### TASK TO COMPLETE
Could you print every line from the first one of the records below through the line containing "image of IHC", with both included and nothing else?

Saved entries
----

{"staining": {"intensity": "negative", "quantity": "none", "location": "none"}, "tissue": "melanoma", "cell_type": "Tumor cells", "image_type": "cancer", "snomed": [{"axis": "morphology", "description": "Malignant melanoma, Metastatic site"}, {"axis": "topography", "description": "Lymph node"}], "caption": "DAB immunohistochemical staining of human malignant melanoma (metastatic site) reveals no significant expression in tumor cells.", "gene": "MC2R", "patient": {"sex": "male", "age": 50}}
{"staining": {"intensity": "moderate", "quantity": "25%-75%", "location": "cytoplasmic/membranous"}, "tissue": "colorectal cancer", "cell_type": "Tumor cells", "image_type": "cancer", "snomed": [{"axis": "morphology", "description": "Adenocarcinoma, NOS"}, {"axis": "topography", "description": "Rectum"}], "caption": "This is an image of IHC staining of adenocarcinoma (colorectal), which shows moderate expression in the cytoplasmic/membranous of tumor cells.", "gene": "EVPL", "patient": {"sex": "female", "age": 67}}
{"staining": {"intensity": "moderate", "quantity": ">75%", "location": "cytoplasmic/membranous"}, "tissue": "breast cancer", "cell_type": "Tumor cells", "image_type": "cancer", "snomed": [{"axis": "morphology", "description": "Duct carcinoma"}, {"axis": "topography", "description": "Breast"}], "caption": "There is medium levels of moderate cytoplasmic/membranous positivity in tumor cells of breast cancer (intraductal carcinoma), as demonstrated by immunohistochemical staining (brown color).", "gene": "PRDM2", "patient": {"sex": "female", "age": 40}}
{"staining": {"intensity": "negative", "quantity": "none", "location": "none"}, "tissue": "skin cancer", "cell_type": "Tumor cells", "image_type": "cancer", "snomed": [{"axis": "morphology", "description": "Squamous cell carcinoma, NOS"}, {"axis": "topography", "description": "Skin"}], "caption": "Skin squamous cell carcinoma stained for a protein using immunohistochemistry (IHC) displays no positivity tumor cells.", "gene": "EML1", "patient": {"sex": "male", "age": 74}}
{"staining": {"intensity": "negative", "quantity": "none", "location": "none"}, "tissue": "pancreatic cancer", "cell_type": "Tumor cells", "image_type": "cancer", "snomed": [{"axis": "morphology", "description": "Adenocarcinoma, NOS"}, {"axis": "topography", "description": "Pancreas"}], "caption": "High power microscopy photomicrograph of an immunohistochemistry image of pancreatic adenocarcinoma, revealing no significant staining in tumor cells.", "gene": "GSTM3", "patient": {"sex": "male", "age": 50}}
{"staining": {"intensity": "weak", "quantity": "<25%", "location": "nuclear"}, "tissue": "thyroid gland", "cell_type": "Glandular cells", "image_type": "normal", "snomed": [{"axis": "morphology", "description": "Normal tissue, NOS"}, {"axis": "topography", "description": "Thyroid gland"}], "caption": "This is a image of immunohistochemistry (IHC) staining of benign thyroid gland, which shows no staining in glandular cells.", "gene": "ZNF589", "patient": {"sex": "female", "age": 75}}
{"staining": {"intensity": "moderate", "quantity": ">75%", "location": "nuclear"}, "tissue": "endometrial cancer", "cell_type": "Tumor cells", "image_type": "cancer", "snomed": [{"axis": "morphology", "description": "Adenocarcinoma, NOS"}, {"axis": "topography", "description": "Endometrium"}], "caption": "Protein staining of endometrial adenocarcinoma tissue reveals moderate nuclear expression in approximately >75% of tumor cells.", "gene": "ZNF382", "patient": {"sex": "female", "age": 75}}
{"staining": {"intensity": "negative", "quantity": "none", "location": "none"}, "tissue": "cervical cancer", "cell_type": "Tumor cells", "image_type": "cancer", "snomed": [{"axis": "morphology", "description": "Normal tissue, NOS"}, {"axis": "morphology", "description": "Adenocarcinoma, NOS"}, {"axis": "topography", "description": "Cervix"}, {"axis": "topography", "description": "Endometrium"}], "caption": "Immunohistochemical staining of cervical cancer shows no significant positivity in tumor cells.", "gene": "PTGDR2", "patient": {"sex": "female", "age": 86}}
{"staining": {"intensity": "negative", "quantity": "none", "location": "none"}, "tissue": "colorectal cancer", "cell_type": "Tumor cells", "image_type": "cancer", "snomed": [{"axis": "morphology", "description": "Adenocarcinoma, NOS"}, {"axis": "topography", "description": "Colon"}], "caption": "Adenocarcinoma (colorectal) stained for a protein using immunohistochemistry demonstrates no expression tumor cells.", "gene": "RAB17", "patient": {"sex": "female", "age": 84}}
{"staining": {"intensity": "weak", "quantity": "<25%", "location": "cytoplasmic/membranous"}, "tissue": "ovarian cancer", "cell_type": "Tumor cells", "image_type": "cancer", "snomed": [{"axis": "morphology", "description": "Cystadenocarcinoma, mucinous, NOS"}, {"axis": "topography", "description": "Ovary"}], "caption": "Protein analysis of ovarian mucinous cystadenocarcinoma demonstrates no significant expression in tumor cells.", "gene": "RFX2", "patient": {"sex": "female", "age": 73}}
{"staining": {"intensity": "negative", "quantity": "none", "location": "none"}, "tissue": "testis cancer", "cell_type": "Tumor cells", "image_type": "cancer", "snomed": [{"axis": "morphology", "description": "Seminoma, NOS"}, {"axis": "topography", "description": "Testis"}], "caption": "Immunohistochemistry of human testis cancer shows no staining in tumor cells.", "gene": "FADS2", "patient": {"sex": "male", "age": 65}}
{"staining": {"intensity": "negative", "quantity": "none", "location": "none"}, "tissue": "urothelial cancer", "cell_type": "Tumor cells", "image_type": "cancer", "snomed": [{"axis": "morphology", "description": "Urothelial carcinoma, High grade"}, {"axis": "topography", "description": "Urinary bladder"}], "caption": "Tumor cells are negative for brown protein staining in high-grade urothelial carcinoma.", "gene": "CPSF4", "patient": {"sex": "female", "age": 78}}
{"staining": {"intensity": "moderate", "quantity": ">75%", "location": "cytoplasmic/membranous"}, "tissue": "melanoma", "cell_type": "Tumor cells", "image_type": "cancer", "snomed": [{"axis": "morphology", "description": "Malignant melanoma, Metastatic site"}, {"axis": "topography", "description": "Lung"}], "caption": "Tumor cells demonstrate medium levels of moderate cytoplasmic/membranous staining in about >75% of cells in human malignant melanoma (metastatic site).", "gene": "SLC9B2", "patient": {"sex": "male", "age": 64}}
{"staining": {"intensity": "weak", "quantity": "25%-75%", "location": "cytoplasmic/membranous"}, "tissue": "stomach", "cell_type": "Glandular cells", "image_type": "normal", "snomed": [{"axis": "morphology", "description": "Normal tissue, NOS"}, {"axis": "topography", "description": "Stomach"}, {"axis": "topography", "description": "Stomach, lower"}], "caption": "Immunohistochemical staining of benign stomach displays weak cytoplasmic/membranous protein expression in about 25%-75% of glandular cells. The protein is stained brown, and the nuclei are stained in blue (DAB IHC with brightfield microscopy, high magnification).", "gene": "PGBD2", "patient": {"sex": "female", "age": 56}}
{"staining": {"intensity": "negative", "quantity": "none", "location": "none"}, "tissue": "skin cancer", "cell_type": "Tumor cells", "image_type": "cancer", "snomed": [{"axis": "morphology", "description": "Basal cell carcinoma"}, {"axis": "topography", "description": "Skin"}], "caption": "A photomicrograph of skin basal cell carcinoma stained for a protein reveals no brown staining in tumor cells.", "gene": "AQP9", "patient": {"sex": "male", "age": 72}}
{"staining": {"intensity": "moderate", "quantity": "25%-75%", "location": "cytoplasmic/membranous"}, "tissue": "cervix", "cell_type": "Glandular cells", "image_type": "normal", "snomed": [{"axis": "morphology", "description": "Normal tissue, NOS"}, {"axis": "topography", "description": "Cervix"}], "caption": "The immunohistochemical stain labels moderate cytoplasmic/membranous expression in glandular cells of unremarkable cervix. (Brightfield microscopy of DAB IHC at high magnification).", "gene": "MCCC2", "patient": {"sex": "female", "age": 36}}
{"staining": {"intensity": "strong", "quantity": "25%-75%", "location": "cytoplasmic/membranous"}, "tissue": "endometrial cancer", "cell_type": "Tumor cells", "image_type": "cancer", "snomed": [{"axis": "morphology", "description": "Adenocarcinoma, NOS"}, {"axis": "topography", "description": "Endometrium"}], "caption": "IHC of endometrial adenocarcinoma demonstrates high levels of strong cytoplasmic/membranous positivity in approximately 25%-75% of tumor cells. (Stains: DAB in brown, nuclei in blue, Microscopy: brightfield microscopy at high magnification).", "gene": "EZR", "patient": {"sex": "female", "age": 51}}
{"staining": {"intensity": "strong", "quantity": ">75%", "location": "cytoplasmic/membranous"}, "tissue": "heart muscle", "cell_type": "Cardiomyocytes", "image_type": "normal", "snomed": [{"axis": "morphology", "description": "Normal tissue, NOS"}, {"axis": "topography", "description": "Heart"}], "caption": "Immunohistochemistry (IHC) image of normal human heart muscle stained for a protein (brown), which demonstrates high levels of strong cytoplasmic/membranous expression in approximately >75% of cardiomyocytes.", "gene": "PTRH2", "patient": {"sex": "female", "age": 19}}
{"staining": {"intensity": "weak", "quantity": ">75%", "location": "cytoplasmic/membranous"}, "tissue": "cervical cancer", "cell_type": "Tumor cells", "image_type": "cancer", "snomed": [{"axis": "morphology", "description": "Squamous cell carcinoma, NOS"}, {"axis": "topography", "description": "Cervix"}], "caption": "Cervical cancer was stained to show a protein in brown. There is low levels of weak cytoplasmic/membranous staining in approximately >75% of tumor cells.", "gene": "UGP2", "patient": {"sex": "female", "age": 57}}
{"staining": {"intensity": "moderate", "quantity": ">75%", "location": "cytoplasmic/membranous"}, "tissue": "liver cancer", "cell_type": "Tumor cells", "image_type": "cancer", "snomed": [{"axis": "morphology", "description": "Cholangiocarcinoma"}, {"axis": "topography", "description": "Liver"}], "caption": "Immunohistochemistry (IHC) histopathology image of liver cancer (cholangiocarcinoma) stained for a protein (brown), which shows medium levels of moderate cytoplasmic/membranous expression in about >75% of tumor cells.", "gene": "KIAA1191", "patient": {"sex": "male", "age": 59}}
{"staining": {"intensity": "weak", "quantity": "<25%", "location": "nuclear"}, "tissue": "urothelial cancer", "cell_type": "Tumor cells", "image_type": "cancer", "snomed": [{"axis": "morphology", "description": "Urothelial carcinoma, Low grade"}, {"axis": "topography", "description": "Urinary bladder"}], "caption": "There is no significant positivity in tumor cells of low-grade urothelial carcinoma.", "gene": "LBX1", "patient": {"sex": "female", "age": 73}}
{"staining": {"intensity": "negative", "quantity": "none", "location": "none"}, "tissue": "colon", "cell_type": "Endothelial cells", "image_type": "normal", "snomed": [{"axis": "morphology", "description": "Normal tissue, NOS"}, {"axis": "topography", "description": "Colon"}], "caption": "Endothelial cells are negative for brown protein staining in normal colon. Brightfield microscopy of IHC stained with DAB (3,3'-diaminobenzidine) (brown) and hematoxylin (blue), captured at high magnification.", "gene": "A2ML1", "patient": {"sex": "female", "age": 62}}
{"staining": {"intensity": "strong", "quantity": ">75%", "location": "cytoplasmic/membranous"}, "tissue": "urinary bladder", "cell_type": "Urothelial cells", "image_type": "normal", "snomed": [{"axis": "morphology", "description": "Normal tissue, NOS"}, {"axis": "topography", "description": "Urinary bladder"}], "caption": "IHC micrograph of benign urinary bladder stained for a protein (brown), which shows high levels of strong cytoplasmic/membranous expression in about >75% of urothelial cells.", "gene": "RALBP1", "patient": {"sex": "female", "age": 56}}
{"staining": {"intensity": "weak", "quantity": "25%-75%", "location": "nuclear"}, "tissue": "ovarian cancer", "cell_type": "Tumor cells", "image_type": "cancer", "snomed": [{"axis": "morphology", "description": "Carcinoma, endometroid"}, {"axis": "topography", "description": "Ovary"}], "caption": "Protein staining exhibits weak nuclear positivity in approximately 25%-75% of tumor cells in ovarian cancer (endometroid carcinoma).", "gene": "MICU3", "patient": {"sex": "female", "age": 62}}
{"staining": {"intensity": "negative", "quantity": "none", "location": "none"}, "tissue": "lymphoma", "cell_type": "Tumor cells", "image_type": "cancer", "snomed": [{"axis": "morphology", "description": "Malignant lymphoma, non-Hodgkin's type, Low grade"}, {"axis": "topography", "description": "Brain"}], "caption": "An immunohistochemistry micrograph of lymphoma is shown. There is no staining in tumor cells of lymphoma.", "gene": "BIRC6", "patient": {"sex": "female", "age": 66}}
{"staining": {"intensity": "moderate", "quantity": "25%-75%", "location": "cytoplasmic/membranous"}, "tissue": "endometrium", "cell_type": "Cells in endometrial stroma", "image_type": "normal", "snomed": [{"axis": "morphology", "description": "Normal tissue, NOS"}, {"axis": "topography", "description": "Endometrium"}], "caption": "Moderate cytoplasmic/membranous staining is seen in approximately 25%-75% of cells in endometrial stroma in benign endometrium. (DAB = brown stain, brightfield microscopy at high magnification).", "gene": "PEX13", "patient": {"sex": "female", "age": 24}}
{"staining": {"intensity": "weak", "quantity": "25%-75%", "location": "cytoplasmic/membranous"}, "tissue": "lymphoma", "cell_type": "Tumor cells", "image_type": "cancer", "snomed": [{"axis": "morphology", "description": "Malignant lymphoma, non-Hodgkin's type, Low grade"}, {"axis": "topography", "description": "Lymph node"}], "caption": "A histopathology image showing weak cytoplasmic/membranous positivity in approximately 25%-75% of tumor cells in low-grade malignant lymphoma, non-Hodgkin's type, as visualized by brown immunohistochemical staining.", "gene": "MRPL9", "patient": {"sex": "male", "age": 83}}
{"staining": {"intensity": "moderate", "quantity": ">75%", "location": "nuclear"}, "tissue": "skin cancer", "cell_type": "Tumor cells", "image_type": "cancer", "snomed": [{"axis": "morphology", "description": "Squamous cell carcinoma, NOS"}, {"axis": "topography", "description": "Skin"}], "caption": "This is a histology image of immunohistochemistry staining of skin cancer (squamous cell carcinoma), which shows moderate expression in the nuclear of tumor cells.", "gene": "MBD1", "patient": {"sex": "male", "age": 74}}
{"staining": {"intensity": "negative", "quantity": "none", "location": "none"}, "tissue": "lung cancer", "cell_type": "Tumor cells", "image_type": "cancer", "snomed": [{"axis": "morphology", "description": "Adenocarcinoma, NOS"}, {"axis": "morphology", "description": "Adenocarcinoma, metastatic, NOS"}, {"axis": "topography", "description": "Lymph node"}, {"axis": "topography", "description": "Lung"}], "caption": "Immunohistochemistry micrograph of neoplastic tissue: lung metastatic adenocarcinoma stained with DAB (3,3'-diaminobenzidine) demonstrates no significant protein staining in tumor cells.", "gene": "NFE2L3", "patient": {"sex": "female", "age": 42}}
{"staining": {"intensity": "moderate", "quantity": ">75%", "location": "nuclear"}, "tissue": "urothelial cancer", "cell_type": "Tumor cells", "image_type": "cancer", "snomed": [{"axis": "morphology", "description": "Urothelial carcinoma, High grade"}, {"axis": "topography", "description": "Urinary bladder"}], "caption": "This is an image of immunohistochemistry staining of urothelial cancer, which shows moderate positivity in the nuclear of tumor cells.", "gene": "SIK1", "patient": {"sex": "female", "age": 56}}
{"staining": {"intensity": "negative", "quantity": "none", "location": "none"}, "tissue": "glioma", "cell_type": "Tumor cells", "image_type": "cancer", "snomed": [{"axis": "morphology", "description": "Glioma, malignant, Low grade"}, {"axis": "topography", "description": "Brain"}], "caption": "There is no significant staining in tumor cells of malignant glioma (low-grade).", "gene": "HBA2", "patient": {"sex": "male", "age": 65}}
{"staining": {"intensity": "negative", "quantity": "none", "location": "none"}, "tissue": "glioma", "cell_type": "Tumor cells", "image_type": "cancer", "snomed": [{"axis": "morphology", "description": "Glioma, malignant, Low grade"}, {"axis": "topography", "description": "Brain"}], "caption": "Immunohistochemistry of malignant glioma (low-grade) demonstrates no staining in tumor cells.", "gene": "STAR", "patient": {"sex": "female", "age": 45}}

----

### EXERCISE RESPONSE
{"staining": {"intensity": "negative", "quantity": "none", "location": "none"}, "tissue": "melanoma", "cell_type": "Tumor cells", "image_type": "cancer", "snomed": [{"axis": "morphology", "description": "Malignant melanoma, Metastatic site"}, {"axis": "topography", "description": "Lymph node"}], "caption": "DAB immunohistochemical staining of human malignant melanoma (metastatic site) reveals no significant expression in tumor cells.", "gene": "MC2R", "patient": {"sex": "male", "age": 50}}
{"staining": {"intensity": "moderate", "quantity": "25%-75%", "location": "cytoplasmic/membranous"}, "tissue": "colorectal cancer", "cell_type": "Tumor cells", "image_type": "cancer", "snomed": [{"axis": "morphology", "description": "Adenocarcinoma, NOS"}, {"axis": "topography", "description": "Rectum"}], "caption": "This is an image of IHC staining of adenocarcinoma (colorectal), which shows moderate expression in the cytoplasmic/membranous of tumor cells.", "gene": "EVPL", "patient": {"sex": "female", "age": 67}}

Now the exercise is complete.